例えこの場所から動けなくても、その中に感情があるのなら、少しだけつまらなくもない。
「――――だとしても、こっちは捕まってるんだ。なんでそんな嬉しそうなんだよ」
「いやだって、こんな辺境に異国の民なんて珍しくてさ、僕は外の世界のこと知りたいし」
外の世界、そうだった、ブライヴはこっちに話しかけてくるばかりじゃなく、よく外の世界、確かエーテルの世界? だとかを熱弁していたか。それも忘れるくらい質問ばっかりされるが。
でもそのおかげで何で捕まったのかわかったんだ。どうやら僕は風人、エーテル人だと疑われているらしい。なんかエーテル人は災いをもたらすだとか。
ちょっとだけ整理してみると――――ここはホワイトヘッドっていう雪の大地、その辺境にある麦の村、ペルキヒ。エーテルの世界はまた別の大地にあるらしい。海の向こうだとか。
「でも僕は牢の中なんだけどな……そろそろ出してくれよ」
「うん、皆もそう願ってるんだけど、なかなか砦の人が来ないからね。『早く、砦に連れていかないと災いが』って皆、不安だからね」
「ちょっと待て」
「なに?」
「砦ってなんだよ? 連れてかれたらどうな――――」
「そりゃあ、処刑だよ。火炙りかな」
純粋な顔して発言が殺伐、どこか鬼畜ロリの面影を感じるが、永遠のように思えた時にも終わりがあるらしい。

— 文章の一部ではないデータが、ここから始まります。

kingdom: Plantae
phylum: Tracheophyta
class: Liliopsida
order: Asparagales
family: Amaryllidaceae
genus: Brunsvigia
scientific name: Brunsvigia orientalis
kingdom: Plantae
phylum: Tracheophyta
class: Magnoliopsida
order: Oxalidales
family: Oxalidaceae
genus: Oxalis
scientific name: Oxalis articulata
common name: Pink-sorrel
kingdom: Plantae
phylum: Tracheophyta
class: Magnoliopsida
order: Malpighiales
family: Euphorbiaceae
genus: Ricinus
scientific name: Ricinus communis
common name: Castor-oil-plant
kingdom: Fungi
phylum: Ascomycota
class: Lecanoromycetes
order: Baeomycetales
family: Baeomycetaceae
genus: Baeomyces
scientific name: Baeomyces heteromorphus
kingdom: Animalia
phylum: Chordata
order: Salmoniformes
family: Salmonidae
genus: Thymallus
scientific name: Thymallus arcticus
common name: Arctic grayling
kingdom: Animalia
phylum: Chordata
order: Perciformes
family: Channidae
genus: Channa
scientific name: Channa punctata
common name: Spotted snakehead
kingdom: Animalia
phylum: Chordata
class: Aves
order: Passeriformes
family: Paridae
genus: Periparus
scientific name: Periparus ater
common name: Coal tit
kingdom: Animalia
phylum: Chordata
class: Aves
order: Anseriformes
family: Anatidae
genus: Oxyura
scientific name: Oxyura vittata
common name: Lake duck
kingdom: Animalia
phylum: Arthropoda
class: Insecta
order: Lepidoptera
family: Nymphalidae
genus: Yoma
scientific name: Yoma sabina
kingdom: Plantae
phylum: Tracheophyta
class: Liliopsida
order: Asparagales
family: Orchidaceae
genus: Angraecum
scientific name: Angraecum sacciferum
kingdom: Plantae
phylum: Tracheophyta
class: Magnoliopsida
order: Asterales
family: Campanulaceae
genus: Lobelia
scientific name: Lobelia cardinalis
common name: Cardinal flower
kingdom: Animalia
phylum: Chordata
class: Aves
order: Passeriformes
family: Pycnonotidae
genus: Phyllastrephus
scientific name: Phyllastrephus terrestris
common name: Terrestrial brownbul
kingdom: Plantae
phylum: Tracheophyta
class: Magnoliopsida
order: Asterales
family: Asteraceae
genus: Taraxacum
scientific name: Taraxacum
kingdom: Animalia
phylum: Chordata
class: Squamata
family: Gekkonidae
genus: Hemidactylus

ただ、そんな理不尽な決まりを受け入れられるほど、廃れ切ってもいない。苛立ちは自然と声に変わる。
「なんでだよ! エーテル人じゃないだろ、僕は!」
「お、よく覚えてたね、僕の知ってる情報から判断すれば、君は間違いなく異国の民、エーテル人ではなさそうだよ」
「だったらなんでさ!」
きっと外まで聞こえるであろう訴えをブライヴにぶつける。感情のままに、最も強い抵抗、死への恐怖をぶつける。
でもただ哀しいことだと気付かされた。ブライヴはなんの起伏もなく、真っすぐこちらを見ていた。
ブライヴにあたったところで仕方ないじゃないか。
「言ったでしょ? 僕は知ってるけど、皆は知らないし、知ろうともしない。不思議なものだね、知らないのに恐れてるなんて」
「そうか……」
「僕もちょっとだけ説得したんだけどね……まぁでも、まだ時間あると思うし、なんとかなるよ。じゃあ、今日はこの辺で、また明日」
けれども、こっちは死に際かもしれないのに、ブレイヴは変わらず平気な足音を響かせ、どこかへ出ていってしまった。
ああ、最後に外の風にあたったのはいつだろうか。